* **Directions**
Rewrite the listing from its first line through the line containing "exposure: black level correction 0.054, exposure", changing each "developed" to "edited" and leaving everything else untouched.

* **Saved data entries**
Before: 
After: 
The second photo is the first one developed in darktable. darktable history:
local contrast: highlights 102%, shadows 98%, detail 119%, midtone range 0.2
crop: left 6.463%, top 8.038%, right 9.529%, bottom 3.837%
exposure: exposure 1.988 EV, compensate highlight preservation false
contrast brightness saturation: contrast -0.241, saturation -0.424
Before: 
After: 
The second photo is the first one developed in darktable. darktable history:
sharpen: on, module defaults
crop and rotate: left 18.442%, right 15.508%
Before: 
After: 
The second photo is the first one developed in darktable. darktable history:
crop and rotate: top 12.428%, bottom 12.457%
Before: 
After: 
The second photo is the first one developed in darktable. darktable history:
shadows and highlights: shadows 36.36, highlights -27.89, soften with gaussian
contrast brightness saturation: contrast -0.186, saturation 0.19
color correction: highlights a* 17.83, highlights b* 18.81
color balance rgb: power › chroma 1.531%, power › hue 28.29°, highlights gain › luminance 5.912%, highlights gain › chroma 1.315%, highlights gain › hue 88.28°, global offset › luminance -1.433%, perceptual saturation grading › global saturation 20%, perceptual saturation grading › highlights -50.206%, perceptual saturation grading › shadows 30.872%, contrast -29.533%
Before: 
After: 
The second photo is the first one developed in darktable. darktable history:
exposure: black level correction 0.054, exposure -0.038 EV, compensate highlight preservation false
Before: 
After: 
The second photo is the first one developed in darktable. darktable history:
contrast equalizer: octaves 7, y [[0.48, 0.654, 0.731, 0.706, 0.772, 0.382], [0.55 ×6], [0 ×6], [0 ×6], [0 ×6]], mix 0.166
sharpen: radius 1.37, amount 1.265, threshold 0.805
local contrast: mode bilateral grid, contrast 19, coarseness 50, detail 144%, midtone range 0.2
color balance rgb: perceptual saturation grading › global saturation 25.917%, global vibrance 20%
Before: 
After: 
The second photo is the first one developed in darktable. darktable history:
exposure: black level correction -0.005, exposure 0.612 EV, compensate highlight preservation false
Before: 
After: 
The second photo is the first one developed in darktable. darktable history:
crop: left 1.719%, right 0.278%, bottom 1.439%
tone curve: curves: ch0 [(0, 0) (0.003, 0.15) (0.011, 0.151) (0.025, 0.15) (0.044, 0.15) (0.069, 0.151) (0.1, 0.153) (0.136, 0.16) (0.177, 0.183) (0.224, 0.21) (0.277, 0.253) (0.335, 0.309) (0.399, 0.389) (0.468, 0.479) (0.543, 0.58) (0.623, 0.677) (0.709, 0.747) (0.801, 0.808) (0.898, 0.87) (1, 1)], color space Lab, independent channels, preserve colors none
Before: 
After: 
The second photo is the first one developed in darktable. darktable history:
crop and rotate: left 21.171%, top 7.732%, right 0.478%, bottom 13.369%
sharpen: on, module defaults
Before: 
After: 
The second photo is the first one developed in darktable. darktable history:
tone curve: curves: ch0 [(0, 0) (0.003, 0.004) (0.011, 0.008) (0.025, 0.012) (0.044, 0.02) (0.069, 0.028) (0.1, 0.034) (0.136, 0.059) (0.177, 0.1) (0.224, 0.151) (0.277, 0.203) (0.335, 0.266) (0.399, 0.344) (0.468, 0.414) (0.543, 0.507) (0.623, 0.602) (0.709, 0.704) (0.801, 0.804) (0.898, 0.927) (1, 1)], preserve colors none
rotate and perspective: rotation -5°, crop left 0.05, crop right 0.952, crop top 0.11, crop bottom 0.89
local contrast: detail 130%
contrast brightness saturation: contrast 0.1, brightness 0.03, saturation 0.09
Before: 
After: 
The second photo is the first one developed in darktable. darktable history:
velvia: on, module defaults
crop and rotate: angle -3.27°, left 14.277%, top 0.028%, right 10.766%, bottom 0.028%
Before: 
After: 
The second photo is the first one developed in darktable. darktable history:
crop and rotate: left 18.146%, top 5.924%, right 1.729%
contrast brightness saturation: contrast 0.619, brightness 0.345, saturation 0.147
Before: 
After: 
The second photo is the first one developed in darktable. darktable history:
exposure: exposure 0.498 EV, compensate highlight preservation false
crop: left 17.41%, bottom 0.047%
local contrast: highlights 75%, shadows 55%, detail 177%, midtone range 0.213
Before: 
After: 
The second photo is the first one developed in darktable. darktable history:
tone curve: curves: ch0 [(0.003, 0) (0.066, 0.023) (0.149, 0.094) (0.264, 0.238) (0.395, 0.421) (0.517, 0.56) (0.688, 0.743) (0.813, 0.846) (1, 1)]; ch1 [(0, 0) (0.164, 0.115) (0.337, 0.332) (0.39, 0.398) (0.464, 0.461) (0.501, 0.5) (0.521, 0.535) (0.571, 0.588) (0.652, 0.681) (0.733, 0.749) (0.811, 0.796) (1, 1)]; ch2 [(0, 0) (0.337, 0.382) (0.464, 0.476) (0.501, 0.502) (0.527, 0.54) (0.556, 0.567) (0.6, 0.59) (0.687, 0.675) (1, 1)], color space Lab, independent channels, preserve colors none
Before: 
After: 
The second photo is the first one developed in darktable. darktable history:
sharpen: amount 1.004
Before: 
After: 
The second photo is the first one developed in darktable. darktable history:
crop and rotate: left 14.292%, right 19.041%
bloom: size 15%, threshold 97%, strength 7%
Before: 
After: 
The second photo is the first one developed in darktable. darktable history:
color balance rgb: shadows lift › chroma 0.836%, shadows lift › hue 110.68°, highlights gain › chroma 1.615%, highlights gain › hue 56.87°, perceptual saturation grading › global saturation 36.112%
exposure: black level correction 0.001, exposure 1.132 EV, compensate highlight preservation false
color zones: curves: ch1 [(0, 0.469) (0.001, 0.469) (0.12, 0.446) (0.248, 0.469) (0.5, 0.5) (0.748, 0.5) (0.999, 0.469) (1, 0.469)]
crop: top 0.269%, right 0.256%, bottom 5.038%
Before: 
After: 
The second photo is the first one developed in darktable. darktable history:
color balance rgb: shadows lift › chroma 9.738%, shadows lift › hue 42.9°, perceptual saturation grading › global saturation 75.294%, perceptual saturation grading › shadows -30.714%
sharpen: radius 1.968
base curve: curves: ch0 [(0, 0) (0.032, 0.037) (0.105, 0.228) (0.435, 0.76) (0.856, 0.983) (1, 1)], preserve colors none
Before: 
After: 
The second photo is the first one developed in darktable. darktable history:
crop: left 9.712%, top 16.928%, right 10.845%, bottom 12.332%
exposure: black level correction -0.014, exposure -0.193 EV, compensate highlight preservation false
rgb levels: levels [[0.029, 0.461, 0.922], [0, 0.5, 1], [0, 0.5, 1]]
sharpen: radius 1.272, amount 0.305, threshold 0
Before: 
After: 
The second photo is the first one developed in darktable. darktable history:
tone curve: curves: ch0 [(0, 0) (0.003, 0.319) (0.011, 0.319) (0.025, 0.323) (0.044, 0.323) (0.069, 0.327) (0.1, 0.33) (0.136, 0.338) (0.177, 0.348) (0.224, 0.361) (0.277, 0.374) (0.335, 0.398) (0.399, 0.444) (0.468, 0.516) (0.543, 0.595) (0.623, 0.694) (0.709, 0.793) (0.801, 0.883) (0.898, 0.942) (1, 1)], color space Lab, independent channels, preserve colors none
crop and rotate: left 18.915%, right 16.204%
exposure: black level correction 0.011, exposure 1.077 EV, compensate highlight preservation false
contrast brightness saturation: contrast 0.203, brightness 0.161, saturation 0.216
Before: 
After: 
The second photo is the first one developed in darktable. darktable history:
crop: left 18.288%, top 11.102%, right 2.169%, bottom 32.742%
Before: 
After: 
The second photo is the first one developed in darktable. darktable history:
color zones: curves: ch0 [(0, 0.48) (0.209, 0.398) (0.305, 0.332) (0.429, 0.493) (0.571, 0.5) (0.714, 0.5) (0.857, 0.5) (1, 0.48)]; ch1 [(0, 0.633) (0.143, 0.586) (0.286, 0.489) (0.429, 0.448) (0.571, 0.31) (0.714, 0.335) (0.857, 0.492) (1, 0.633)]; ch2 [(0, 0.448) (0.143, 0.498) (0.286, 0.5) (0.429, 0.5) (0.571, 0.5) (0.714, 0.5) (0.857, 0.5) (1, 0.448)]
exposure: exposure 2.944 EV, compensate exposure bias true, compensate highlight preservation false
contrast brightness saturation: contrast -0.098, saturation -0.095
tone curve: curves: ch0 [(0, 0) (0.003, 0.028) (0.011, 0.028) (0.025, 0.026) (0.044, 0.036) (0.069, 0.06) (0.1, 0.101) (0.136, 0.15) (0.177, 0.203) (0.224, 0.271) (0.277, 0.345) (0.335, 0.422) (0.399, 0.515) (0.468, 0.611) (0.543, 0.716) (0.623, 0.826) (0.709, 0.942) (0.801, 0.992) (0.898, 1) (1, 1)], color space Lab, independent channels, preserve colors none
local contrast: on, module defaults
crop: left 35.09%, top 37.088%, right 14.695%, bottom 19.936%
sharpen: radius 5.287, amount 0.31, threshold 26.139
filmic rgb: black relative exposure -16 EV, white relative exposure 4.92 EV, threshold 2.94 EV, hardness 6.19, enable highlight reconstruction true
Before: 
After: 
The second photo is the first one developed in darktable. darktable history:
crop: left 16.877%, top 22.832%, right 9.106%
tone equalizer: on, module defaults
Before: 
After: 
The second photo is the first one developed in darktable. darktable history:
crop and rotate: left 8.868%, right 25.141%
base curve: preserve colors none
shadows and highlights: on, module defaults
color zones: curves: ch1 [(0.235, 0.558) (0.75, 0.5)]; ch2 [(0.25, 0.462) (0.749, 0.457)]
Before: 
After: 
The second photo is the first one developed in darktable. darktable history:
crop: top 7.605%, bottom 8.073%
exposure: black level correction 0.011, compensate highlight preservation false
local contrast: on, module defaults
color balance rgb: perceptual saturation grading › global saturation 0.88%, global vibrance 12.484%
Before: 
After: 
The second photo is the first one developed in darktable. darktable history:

* **The response**
Before: 
After: 
The second photo is the first one edited in darktable. darktable history:
local contrast: highlights 102%, shadows 98%, detail 119%, midtone range 0.2
crop: left 6.463%, top 8.038%, right 9.529%, bottom 3.837%
exposure: exposure 1.988 EV, compensate highlight preservation false
contrast brightness saturation: contrast -0.241, saturation -0.424
Before: 
After: 
The second photo is the first one edited in darktable. darktable history:
sharpen: on, module defaults
crop and rotate: left 18.442%, right 15.508%
Before: 
After: 
The second photo is the first one edited in darktable. darktable history:
crop and rotate: top 12.428%, bottom 12.457%
Before: 
After: 
The second photo is the first one edited in darktable. darktable history:
shadows and highlights: shadows 36.36, highlights -27.89, soften with gaussian
contrast brightness saturation: contrast -0.186, saturation 0.19
color correction: highlights a* 17.83, highlights b* 18.81
color balance rgb: power › chroma 1.531%, power › hue 28.29°, highlights gain › luminance 5.912%, highlights gain › chroma 1.315%, highlights gain › hue 88.28°, global offset › luminance -1.433%, perceptual saturation grading › global saturation 20%, perceptual saturation grading › highlights -50.206%, perceptual saturation grading › shadows 30.872%, contrast -29.533%
Before: 
After: 
The second photo is the first one edited in darktable. darktable history:
exposure: black level correction 0.054, exposure -0.038 EV, compensate highlight preservation false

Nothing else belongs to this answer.